Not so good at this and never have been. But I know if I am going to be at all successful and not lose my sanity that I have to ask for help.

And, actually, I started yesterday.

"I need some help," I say to one of my colleagues.

(I actually say the words "I need some help"...It's a miracle.)

She shoots me an inquiring look.

"Here's the thing...I need to get energized for the busy season. I'm feeling kinda burned out and I just need something to re-energize me and re-inspire me for what's coming. So I was thinking that our team needs to do something. I don't know what - maybe a great team dinner somewhere or some kind of mini-retreat -"

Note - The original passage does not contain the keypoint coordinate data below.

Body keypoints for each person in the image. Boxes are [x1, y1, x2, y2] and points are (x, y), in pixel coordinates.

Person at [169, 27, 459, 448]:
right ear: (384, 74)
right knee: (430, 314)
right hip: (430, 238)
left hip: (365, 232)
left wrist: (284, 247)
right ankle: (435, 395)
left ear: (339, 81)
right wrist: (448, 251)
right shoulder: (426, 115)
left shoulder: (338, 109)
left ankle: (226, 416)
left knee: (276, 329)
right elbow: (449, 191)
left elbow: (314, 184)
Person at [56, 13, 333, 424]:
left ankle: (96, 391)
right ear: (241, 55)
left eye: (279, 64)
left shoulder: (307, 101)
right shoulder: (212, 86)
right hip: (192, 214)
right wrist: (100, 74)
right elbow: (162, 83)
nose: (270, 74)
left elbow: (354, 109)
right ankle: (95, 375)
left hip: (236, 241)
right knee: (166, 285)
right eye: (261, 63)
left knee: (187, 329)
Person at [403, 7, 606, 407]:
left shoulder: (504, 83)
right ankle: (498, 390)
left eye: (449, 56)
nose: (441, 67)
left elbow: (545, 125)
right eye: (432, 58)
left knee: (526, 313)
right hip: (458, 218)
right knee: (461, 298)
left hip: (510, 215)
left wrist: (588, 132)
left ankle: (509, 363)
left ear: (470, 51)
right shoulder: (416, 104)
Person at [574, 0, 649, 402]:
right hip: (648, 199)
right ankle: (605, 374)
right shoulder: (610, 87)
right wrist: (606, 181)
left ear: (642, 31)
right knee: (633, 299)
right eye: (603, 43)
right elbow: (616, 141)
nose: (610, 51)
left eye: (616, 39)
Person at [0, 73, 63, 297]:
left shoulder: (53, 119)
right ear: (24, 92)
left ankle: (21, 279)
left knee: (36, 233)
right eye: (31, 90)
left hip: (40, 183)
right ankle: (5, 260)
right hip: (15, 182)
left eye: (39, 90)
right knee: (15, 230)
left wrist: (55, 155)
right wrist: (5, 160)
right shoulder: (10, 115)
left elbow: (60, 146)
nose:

I'm about to make some other suggestions when my colleague says, "Ooo! I'll plan it! I love doing this kind of thing!" just as my supervisor walks up with her own inquiring look.

So, I say, "I was just saying that I need some help," (there! I said it again!) "because I've been feeling like I need to get re-energized for the busy season."

"So we want to do some kind of retreat!" says my colleague.

My supervisor gives us the green light.

I put it out there in the Universe that I needed help and help arrived.

"How can you do your job differently?"

It took a long time to get to this place. I don't know if I'll be able to change behavior that is deeply ingrained in my being, but I know I have to try.

This is going to involve some seriously heavy lifting...

1 comment:

  1. It's like you're building a new home - one with rooms for: your art, your child, your husband, your physical health. Of course, once you build this home with these rooms, you then need to use them - not just keep the doors open to each of those rooms, but actually walk in through the door and live awhile. Personally, I find it very hard to enter my creativity room. I feel self indulgent and unproductive. And yet, aside from my wife, this is where I experience the most happiness.

    So, good for you to realize all of this. And good luck as you: plan ahead, delegate, enjoy a life outside of work, use your studio, and ask for help.